Kiedy czytam o aferach takich jak solna, przypomina mi się pewna scenka sprzed kilku lat. Północne Indie, górska mieścina, po ulicach pośród stert śmieci chodzą bezdomne krowy i psy, śpią bezdomni ludzie. Przechodzę przez metalową zardzewiałą kładkę nad strumykiem – ściekiem. Zastanawiam się, kiedy ta kładka się zarwie. Rozglądając się dookoła, można być pewnym, że nikt nie będzie sprawdzał, czy ona jeszcze może dźwigać ludzi, po prostu kiedyś pod kimś runie i wtedy będzie wiadomo, że potrzebna jest nowa.
Na szczęście mnie to nie dotyczy – pomyślałam z wyższością. Ja mieszkam w Europie, tu się takie rzeczy sprawdza. Tu są standardy, jest kontrola.

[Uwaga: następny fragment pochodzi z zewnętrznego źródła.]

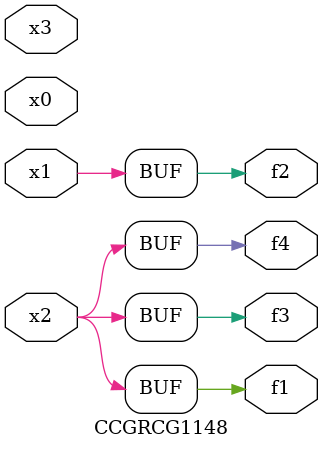
<source format=v>
module CCGRCG1148(
	input x0, x1, x2, x3,
	output f1, f2, f3, f4
);
	assign f1 = x2;
	assign f2 = x1;
	assign f3 = x2;
	assign f4 = x2;
endmodule

</source>
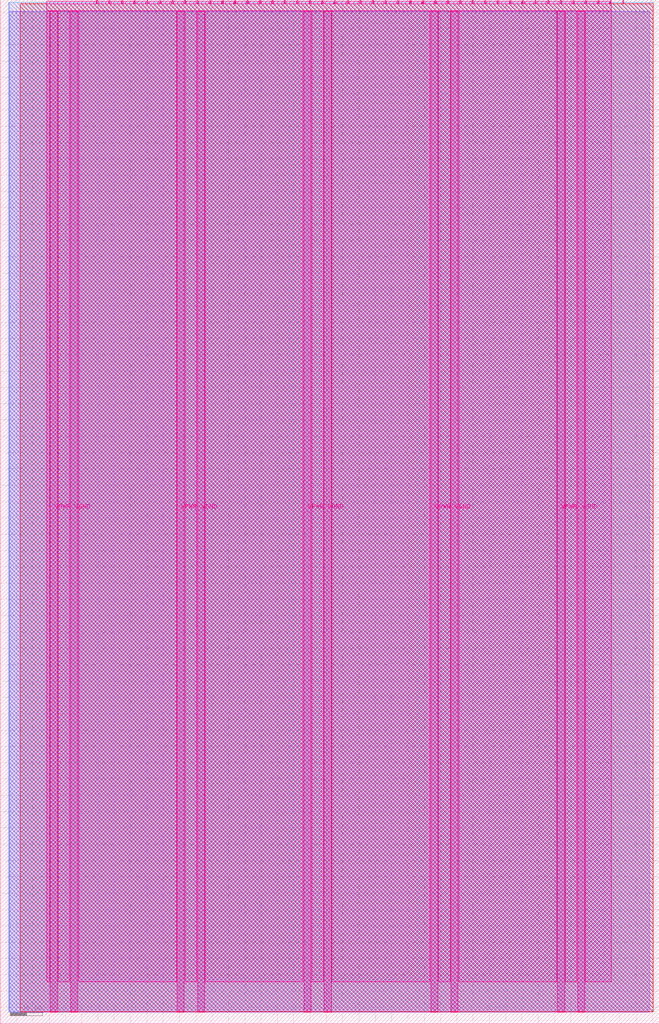
<source format=lef>
VERSION 5.7 ;
  NOWIREEXTENSIONATPIN ON ;
  DIVIDERCHAR "/" ;
  BUSBITCHARS "[]" ;
MACRO tt_um_tiny_ternary_tapeout_csa
  CLASS BLOCK ;
  FOREIGN tt_um_tiny_ternary_tapeout_csa ;
  ORIGIN 0.000 0.000 ;
  SIZE 202.080 BY 313.740 ;
  PIN VGND
    DIRECTION INOUT ;
    USE GROUND ;
    PORT
      LAYER Metal5 ;
        RECT 21.580 3.560 23.780 310.180 ;
    END
    PORT
      LAYER Metal5 ;
        RECT 60.450 3.560 62.650 310.180 ;
    END
    PORT
      LAYER Metal5 ;
        RECT 99.320 3.560 101.520 310.180 ;
    END
    PORT
      LAYER Metal5 ;
        RECT 138.190 3.560 140.390 310.180 ;
    END
    PORT
      LAYER Metal5 ;
        RECT 177.060 3.560 179.260 310.180 ;
    END
  END VGND
  PIN VPWR
    DIRECTION INOUT ;
    USE POWER ;
    PORT
      LAYER Metal5 ;
        RECT 15.380 3.560 17.580 310.180 ;
    END
    PORT
      LAYER Metal5 ;
        RECT 54.250 3.560 56.450 310.180 ;
    END
    PORT
      LAYER Metal5 ;
        RECT 93.120 3.560 95.320 310.180 ;
    END
    PORT
      LAYER Metal5 ;
        RECT 131.990 3.560 134.190 310.180 ;
    END
    PORT
      LAYER Metal5 ;
        RECT 170.860 3.560 173.060 310.180 ;
    END
  END VPWR
  PIN clk
    DIRECTION INPUT ;
    USE SIGNAL ;
    ANTENNAGATEAREA 0.213200 ;
    PORT
      LAYER Metal5 ;
        RECT 187.050 312.740 187.350 313.740 ;
    END
  END clk
  PIN ena
    DIRECTION INPUT ;
    USE SIGNAL ;
    PORT
      LAYER Metal5 ;
        RECT 190.890 312.740 191.190 313.740 ;
    END
  END ena
  PIN rst_n
    DIRECTION INPUT ;
    USE SIGNAL ;
    ANTENNAGATEAREA 0.213200 ;
    PORT
      LAYER Metal5 ;
        RECT 183.210 312.740 183.510 313.740 ;
    END
  END rst_n
  PIN ui_in[0]
    DIRECTION INPUT ;
    USE SIGNAL ;
    ANTENNAGATEAREA 0.821600 ;
    ANTENNADIFFAREA 2.015400 ;
    PORT
      LAYER Metal5 ;
        RECT 179.370 312.740 179.670 313.740 ;
    END
  END ui_in[0]
  PIN ui_in[1]
    DIRECTION INPUT ;
    USE SIGNAL ;
    ANTENNAGATEAREA 0.213200 ;
    PORT
      LAYER Metal5 ;
        RECT 175.530 312.740 175.830 313.740 ;
    END
  END ui_in[1]
  PIN ui_in[2]
    DIRECTION INPUT ;
    USE SIGNAL ;
    ANTENNAGATEAREA 0.213200 ;
    PORT
      LAYER Metal5 ;
        RECT 171.690 312.740 171.990 313.740 ;
    END
  END ui_in[2]
  PIN ui_in[3]
    DIRECTION INPUT ;
    USE SIGNAL ;
    ANTENNAGATEAREA 0.842400 ;
    PORT
      LAYER Metal5 ;
        RECT 167.850 312.740 168.150 313.740 ;
    END
  END ui_in[3]
  PIN ui_in[4]
    DIRECTION INPUT ;
    USE SIGNAL ;
    ANTENNAGATEAREA 2.139800 ;
    ANTENNADIFFAREA 6.046200 ;
    PORT
      LAYER Metal5 ;
        RECT 164.010 312.740 164.310 313.740 ;
    END
  END ui_in[4]
  PIN ui_in[5]
    DIRECTION INPUT ;
    USE SIGNAL ;
    ANTENNAGATEAREA 0.314600 ;
    PORT
      LAYER Metal5 ;
        RECT 160.170 312.740 160.470 313.740 ;
    END
  END ui_in[5]
  PIN ui_in[6]
    DIRECTION INPUT ;
    USE SIGNAL ;
    ANTENNAGATEAREA 0.213200 ;
    PORT
      LAYER Metal5 ;
        RECT 156.330 312.740 156.630 313.740 ;
    END
  END ui_in[6]
  PIN ui_in[7]
    DIRECTION INPUT ;
    USE SIGNAL ;
    ANTENNAGATEAREA 0.725400 ;
    PORT
      LAYER Metal5 ;
        RECT 152.490 312.740 152.790 313.740 ;
    END
  END ui_in[7]
  PIN uio_in[0]
    DIRECTION INPUT ;
    USE SIGNAL ;
    PORT
      LAYER Metal5 ;
        RECT 148.650 312.740 148.950 313.740 ;
    END
  END uio_in[0]
  PIN uio_in[1]
    DIRECTION INPUT ;
    USE SIGNAL ;
    PORT
      LAYER Metal5 ;
        RECT 144.810 312.740 145.110 313.740 ;
    END
  END uio_in[1]
  PIN uio_in[2]
    DIRECTION INPUT ;
    USE SIGNAL ;
    PORT
      LAYER Metal5 ;
        RECT 140.970 312.740 141.270 313.740 ;
    END
  END uio_in[2]
  PIN uio_in[3]
    DIRECTION INPUT ;
    USE SIGNAL ;
    PORT
      LAYER Metal5 ;
        RECT 137.130 312.740 137.430 313.740 ;
    END
  END uio_in[3]
  PIN uio_in[4]
    DIRECTION INPUT ;
    USE SIGNAL ;
    ANTENNAGATEAREA 0.639600 ;
    PORT
      LAYER Metal5 ;
        RECT 133.290 312.740 133.590 313.740 ;
    END
  END uio_in[4]
  PIN uio_in[5]
    DIRECTION INPUT ;
    USE SIGNAL ;
    ANTENNAGATEAREA 0.213200 ;
    PORT
      LAYER Metal5 ;
        RECT 129.450 312.740 129.750 313.740 ;
    END
  END uio_in[5]
  PIN uio_in[6]
    DIRECTION INPUT ;
    USE SIGNAL ;
    ANTENNAGATEAREA 2.038400 ;
    ANTENNADIFFAREA 6.046200 ;
    PORT
      LAYER Metal5 ;
        RECT 125.610 312.740 125.910 313.740 ;
    END
  END uio_in[6]
  PIN uio_in[7]
    DIRECTION INPUT ;
    USE SIGNAL ;
    ANTENNAGATEAREA 0.213200 ;
    PORT
      LAYER Metal5 ;
        RECT 121.770 312.740 122.070 313.740 ;
    END
  END uio_in[7]
  PIN uio_oe[0]
    DIRECTION OUTPUT ;
    USE SIGNAL ;
    ANTENNADIFFAREA 0.392700 ;
    PORT
      LAYER Metal5 ;
        RECT 56.490 312.740 56.790 313.740 ;
    END
  END uio_oe[0]
  PIN uio_oe[1]
    DIRECTION OUTPUT ;
    USE SIGNAL ;
    ANTENNADIFFAREA 0.392700 ;
    PORT
      LAYER Metal5 ;
        RECT 52.650 312.740 52.950 313.740 ;
    END
  END uio_oe[1]
  PIN uio_oe[2]
    DIRECTION OUTPUT ;
    USE SIGNAL ;
    ANTENNADIFFAREA 0.392700 ;
    PORT
      LAYER Metal5 ;
        RECT 48.810 312.740 49.110 313.740 ;
    END
  END uio_oe[2]
  PIN uio_oe[3]
    DIRECTION OUTPUT ;
    USE SIGNAL ;
    ANTENNADIFFAREA 0.392700 ;
    PORT
      LAYER Metal5 ;
        RECT 44.970 312.740 45.270 313.740 ;
    END
  END uio_oe[3]
  PIN uio_oe[4]
    DIRECTION OUTPUT ;
    USE SIGNAL ;
    ANTENNADIFFAREA 0.299200 ;
    PORT
      LAYER Metal5 ;
        RECT 41.130 312.740 41.430 313.740 ;
    END
  END uio_oe[4]
  PIN uio_oe[5]
    DIRECTION OUTPUT ;
    USE SIGNAL ;
    ANTENNADIFFAREA 0.299200 ;
    PORT
      LAYER Metal5 ;
        RECT 37.290 312.740 37.590 313.740 ;
    END
  END uio_oe[5]
  PIN uio_oe[6]
    DIRECTION OUTPUT ;
    USE SIGNAL ;
    ANTENNADIFFAREA 0.299200 ;
    PORT
      LAYER Metal5 ;
        RECT 33.450 312.740 33.750 313.740 ;
    END
  END uio_oe[6]
  PIN uio_oe[7]
    DIRECTION OUTPUT ;
    USE SIGNAL ;
    ANTENNADIFFAREA 0.299200 ;
    PORT
      LAYER Metal5 ;
        RECT 29.610 312.740 29.910 313.740 ;
    END
  END uio_oe[7]
  PIN uio_out[0]
    DIRECTION OUTPUT ;
    USE SIGNAL ;
    ANTENNADIFFAREA 0.654800 ;
    PORT
      LAYER Metal5 ;
        RECT 87.210 312.740 87.510 313.740 ;
    END
  END uio_out[0]
  PIN uio_out[1]
    DIRECTION OUTPUT ;
    USE SIGNAL ;
    ANTENNADIFFAREA 0.654800 ;
    PORT
      LAYER Metal5 ;
        RECT 83.370 312.740 83.670 313.740 ;
    END
  END uio_out[1]
  PIN uio_out[2]
    DIRECTION OUTPUT ;
    USE SIGNAL ;
    ANTENNADIFFAREA 0.706800 ;
    PORT
      LAYER Metal5 ;
        RECT 79.530 312.740 79.830 313.740 ;
    END
  END uio_out[2]
  PIN uio_out[3]
    DIRECTION OUTPUT ;
    USE SIGNAL ;
    ANTENNADIFFAREA 1.413600 ;
    PORT
      LAYER Metal5 ;
        RECT 75.690 312.740 75.990 313.740 ;
    END
  END uio_out[3]
  PIN uio_out[4]
    DIRECTION OUTPUT ;
    USE SIGNAL ;
    ANTENNADIFFAREA 0.299200 ;
    PORT
      LAYER Metal5 ;
        RECT 71.850 312.740 72.150 313.740 ;
    END
  END uio_out[4]
  PIN uio_out[5]
    DIRECTION OUTPUT ;
    USE SIGNAL ;
    ANTENNADIFFAREA 0.299200 ;
    PORT
      LAYER Metal5 ;
        RECT 68.010 312.740 68.310 313.740 ;
    END
  END uio_out[5]
  PIN uio_out[6]
    DIRECTION OUTPUT ;
    USE SIGNAL ;
    ANTENNADIFFAREA 0.299200 ;
    PORT
      LAYER Metal5 ;
        RECT 64.170 312.740 64.470 313.740 ;
    END
  END uio_out[6]
  PIN uio_out[7]
    DIRECTION OUTPUT ;
    USE SIGNAL ;
    ANTENNADIFFAREA 0.299200 ;
    PORT
      LAYER Metal5 ;
        RECT 60.330 312.740 60.630 313.740 ;
    END
  END uio_out[7]
  PIN uo_out[0]
    DIRECTION OUTPUT ;
    USE SIGNAL ;
    ANTENNADIFFAREA 1.413600 ;
    PORT
      LAYER Metal5 ;
        RECT 117.930 312.740 118.230 313.740 ;
    END
  END uo_out[0]
  PIN uo_out[1]
    DIRECTION OUTPUT ;
    USE SIGNAL ;
    ANTENNADIFFAREA 0.706800 ;
    PORT
      LAYER Metal5 ;
        RECT 114.090 312.740 114.390 313.740 ;
    END
  END uo_out[1]
  PIN uo_out[2]
    DIRECTION OUTPUT ;
    USE SIGNAL ;
    ANTENNADIFFAREA 0.654800 ;
    PORT
      LAYER Metal5 ;
        RECT 110.250 312.740 110.550 313.740 ;
    END
  END uo_out[2]
  PIN uo_out[3]
    DIRECTION OUTPUT ;
    USE SIGNAL ;
    ANTENNADIFFAREA 0.654800 ;
    PORT
      LAYER Metal5 ;
        RECT 106.410 312.740 106.710 313.740 ;
    END
  END uo_out[3]
  PIN uo_out[4]
    DIRECTION OUTPUT ;
    USE SIGNAL ;
    ANTENNADIFFAREA 0.706800 ;
    PORT
      LAYER Metal5 ;
        RECT 102.570 312.740 102.870 313.740 ;
    END
  END uo_out[4]
  PIN uo_out[5]
    DIRECTION OUTPUT ;
    USE SIGNAL ;
    ANTENNADIFFAREA 0.654800 ;
    PORT
      LAYER Metal5 ;
        RECT 98.730 312.740 99.030 313.740 ;
    END
  END uo_out[5]
  PIN uo_out[6]
    DIRECTION OUTPUT ;
    USE SIGNAL ;
    ANTENNADIFFAREA 0.706800 ;
    PORT
      LAYER Metal5 ;
        RECT 94.890 312.740 95.190 313.740 ;
    END
  END uo_out[6]
  PIN uo_out[7]
    DIRECTION OUTPUT ;
    USE SIGNAL ;
    ANTENNADIFFAREA 0.654800 ;
    PORT
      LAYER Metal5 ;
        RECT 91.050 312.740 91.350 313.740 ;
    END
  END uo_out[7]
  OBS
      LAYER GatPoly ;
        RECT 2.880 3.630 199.200 310.110 ;
      LAYER Metal1 ;
        RECT 2.880 3.560 199.200 310.180 ;
      LAYER Metal2 ;
        RECT 2.605 3.680 200.305 313.000 ;
      LAYER Metal3 ;
        RECT 2.780 3.635 200.260 313.045 ;
      LAYER Metal4 ;
        RECT 6.095 3.680 200.305 312.580 ;
      LAYER Metal5 ;
        RECT 14.300 312.530 29.400 313.340 ;
        RECT 30.120 312.530 33.240 313.340 ;
        RECT 33.960 312.530 37.080 313.340 ;
        RECT 37.800 312.530 40.920 313.340 ;
        RECT 41.640 312.530 44.760 313.340 ;
        RECT 45.480 312.530 48.600 313.340 ;
        RECT 49.320 312.530 52.440 313.340 ;
        RECT 53.160 312.530 56.280 313.340 ;
        RECT 57.000 312.530 60.120 313.340 ;
        RECT 60.840 312.530 63.960 313.340 ;
        RECT 64.680 312.530 67.800 313.340 ;
        RECT 68.520 312.530 71.640 313.340 ;
        RECT 72.360 312.530 75.480 313.340 ;
        RECT 76.200 312.530 79.320 313.340 ;
        RECT 80.040 312.530 83.160 313.340 ;
        RECT 83.880 312.530 87.000 313.340 ;
        RECT 87.720 312.530 90.840 313.340 ;
        RECT 91.560 312.530 94.680 313.340 ;
        RECT 95.400 312.530 98.520 313.340 ;
        RECT 99.240 312.530 102.360 313.340 ;
        RECT 103.080 312.530 106.200 313.340 ;
        RECT 106.920 312.530 110.040 313.340 ;
        RECT 110.760 312.530 113.880 313.340 ;
        RECT 114.600 312.530 117.720 313.340 ;
        RECT 118.440 312.530 121.560 313.340 ;
        RECT 122.280 312.530 125.400 313.340 ;
        RECT 126.120 312.530 129.240 313.340 ;
        RECT 129.960 312.530 133.080 313.340 ;
        RECT 133.800 312.530 136.920 313.340 ;
        RECT 137.640 312.530 140.760 313.340 ;
        RECT 141.480 312.530 144.600 313.340 ;
        RECT 145.320 312.530 148.440 313.340 ;
        RECT 149.160 312.530 152.280 313.340 ;
        RECT 153.000 312.530 156.120 313.340 ;
        RECT 156.840 312.530 159.960 313.340 ;
        RECT 160.680 312.530 163.800 313.340 ;
        RECT 164.520 312.530 167.640 313.340 ;
        RECT 168.360 312.530 171.480 313.340 ;
        RECT 172.200 312.530 175.320 313.340 ;
        RECT 176.040 312.530 179.160 313.340 ;
        RECT 179.880 312.530 183.000 313.340 ;
        RECT 183.720 312.530 186.840 313.340 ;
        RECT 14.300 310.390 187.300 312.530 ;
        RECT 14.300 12.875 15.170 310.390 ;
        RECT 17.790 12.875 21.370 310.390 ;
        RECT 23.990 12.875 54.040 310.390 ;
        RECT 56.660 12.875 60.240 310.390 ;
        RECT 62.860 12.875 92.910 310.390 ;
        RECT 95.530 12.875 99.110 310.390 ;
        RECT 101.730 12.875 131.780 310.390 ;
        RECT 134.400 12.875 137.980 310.390 ;
        RECT 140.600 12.875 170.650 310.390 ;
        RECT 173.270 12.875 176.850 310.390 ;
        RECT 179.470 12.875 187.300 310.390 ;
  END
END tt_um_tiny_ternary_tapeout_csa
END LIBRARY


</source>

Ale dziś moje zaufanie do systemu zarywa się, jak już to pewnie zrobiła ta zardzewiała kładka. Gdzie te standardy? Gdzie kontrola? Jak to możliwe, że w europejskich, polskich sklepach przez całe lata sprzedaje się jedzenie z trucizną i żadna państwowa instytucja tego nie wykryła? Rozumiem, że jakiś pojedynczy, niewielki producent przez miesiąc mógłby pozostać niezauważony, ale kilkadziesiąt firm wpuszczających w obieg, na ogromną skalę, niejadalny, a być może i rakotwórczy odpad produkcyjny? Jak to możliwe, że nikt się o tym przez kilka lat nie dowiedział? W dodatku proceder by trwał, gdyby nie wykrył go dziennikarz.
Kolejna sprawa to zachwiana wiara w człowieka. Polaka – Europejczyka. Bo skoro niejadalną sól sprzedawało setkami ton trzech producentów, a wcześniej pracownicy tych firm kupowali odpad, suszyli go, pakowali, księgowali... Zakładając, że w każdej z firm o sprawie wiedziało kilka osób, doliczając tych, którzy wiedzieli, co kupują, w podtruwanie było zaangażowanych kilkudziesięciu ludzi! Przez lata brali udział we wprowadzaniu do obrotu trucizny albo byli jego świadkami i nikogo nie ruszyło z tego powodu sumienie. Nikt nie zawiadomił policji. I to jest drugi powód, dla którego przy okazji afery solnej przestaję mieć to miłe poczucie wyższości cywilizowanego Europejczyka nad społeczeństwami mającymi za nic czyjeś zdrowie, a nawet życie.